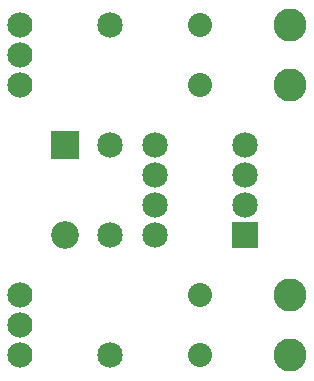
<source format=gts>
G04 MADE WITH FRITZING*
G04 WWW.FRITZING.ORG*
G04 DOUBLE SIDED*
G04 HOLES PLATED*
G04 CONTOUR ON CENTER OF CONTOUR VECTOR*
%ASAXBY*%
%FSLAX23Y23*%
%MOIN*%
%OFA0B0*%
%SFA1.0B1.0*%
%ADD10C,0.109583*%
%ADD11C,0.084000*%
%ADD12C,0.085000*%
%ADD13C,0.080000*%
%ADD14C,0.092000*%
%ADD15R,0.085000X0.085000*%
%ADD16R,0.092000X0.092000*%
%LNMASK1*%
G90*
G70*
G54D10*
X1100Y1096D03*
X1100Y1296D03*
X1100Y196D03*
X1100Y396D03*
G54D11*
X199Y1096D03*
X199Y1196D03*
X199Y1296D03*
X199Y196D03*
X199Y296D03*
X199Y396D03*
G54D12*
X950Y596D03*
X650Y596D03*
X950Y696D03*
X650Y696D03*
X950Y796D03*
X650Y796D03*
X950Y896D03*
X650Y896D03*
G54D13*
X800Y1296D03*
X800Y1096D03*
G54D14*
X350Y896D03*
X350Y598D03*
G54D13*
X800Y396D03*
X800Y196D03*
G54D12*
X500Y1296D03*
X500Y896D03*
X500Y196D03*
X500Y596D03*
G54D15*
X950Y596D03*
G54D16*
X350Y897D03*
G04 End of Mask1*
M02*
</source>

------------------------------------------------

→ **WHAT TO PRODUCE**: Take from the listing every line in which the word "FRITZING" appears.

→ **RESULT**:
G04 MADE WITH FRITZING*
G04 WWW.FRITZING.ORG*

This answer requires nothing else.